■ **WHAT TO PRODUCE**
Copy out every one of the records below word for word, keeping each line in its original order.

■ **INFORMATION SHOWN**

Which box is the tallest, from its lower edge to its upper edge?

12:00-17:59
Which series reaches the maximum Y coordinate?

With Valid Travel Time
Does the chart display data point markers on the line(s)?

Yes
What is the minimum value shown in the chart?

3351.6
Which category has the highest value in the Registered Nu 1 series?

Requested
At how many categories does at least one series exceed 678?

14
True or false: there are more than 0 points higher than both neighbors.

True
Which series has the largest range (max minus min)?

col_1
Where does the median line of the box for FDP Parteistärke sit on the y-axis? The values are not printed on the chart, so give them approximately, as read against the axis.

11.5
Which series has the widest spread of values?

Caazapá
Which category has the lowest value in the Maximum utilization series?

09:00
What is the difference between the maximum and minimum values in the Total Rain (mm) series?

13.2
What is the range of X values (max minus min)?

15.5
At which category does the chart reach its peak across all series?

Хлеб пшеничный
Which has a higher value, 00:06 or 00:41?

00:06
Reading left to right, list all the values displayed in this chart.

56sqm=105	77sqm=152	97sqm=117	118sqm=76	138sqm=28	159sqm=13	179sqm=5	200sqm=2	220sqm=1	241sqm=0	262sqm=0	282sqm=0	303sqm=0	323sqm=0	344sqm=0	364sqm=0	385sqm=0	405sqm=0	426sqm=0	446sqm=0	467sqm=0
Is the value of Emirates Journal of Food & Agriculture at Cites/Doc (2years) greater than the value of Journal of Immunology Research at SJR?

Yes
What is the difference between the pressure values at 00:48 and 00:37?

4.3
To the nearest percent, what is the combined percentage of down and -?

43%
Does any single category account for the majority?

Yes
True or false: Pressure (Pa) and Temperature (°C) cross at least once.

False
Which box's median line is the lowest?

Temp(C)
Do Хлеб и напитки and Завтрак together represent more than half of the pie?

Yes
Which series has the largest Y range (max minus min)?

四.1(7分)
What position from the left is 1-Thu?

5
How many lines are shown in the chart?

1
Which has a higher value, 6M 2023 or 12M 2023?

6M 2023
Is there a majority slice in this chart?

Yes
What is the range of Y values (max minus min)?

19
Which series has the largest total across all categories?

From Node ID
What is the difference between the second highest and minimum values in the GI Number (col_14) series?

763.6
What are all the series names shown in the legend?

■ **ANSWER FOR THE TASK**
Which box is the tallest, from its lower edge to its upper edge?

12:00-17:59
Which series reaches the maximum Y coordinate?

With Valid Travel Time
Does the chart display data point markers on the line(s)?

Yes
What is the minimum value shown in the chart?

3351.6
Which category has the highest value in the Registered Nu 1 series?

Requested
At how many categories does at least one series exceed 678?

14
True or false: there are more than 0 points higher than both neighbors.

True
Which series has the largest range (max minus min)?

col_1
Where does the median line of the box for FDP Parteistärke sit on the y-axis? The values are not printed on the chart, so give them approximately, as read against the axis.

11.5
Which series has the widest spread of values?

Caazapá
Which category has the lowest value in the Maximum utilization series?

09:00
What is the difference between the maximum and minimum values in the Total Rain (mm) series?

13.2
What is the range of X values (max minus min)?

15.5
At which category does the chart reach its peak across all series?

Хлеб пшеничный
Which has a higher value, 00:06 or 00:41?

00:06
Reading left to right, list all the values displayed in this chart.

56sqm=105	77sqm=152	97sqm=117	118sqm=76	138sqm=28	159sqm=13	179sqm=5	200sqm=2	220sqm=1	241sqm=0	262sqm=0	282sqm=0	303sqm=0	323sqm=0	344sqm=0	364sqm=0	385sqm=0	405sqm=0	426sqm=0	446sqm=0	467sqm=0
Is the value of Emirates Journal of Food & Agriculture at Cites/Doc (2years) greater than the value of Journal of Immunology Research at SJR?

Yes
What is the difference between the pressure values at 00:48 and 00:37?

4.3
To the nearest percent, what is the combined percentage of down and -?

43%
Does any single category account for the majority?

Yes
True or false: Pressure (Pa) and Temperature (°C) cross at least once.

False
Which box's median line is the lowest?

Temp(C)
Do Хлеб и напитки and Завтрак together represent more than half of the pie?

Yes
Which series has the largest Y range (max minus min)?

四.1(7分)
What position from the left is 1-Thu?

5
How many lines are shown in the chart?

1
Which has a higher value, 6M 2023 or 12M 2023?

6M 2023
Is there a majority slice in this chart?

Yes
What is the range of Y values (max minus min)?

19
Which series has the largest total across all categories?

From Node ID
What is the difference between the second highest and minimum values in the GI Number (col_14) series?

763.6
What are all the series names shown in the legend?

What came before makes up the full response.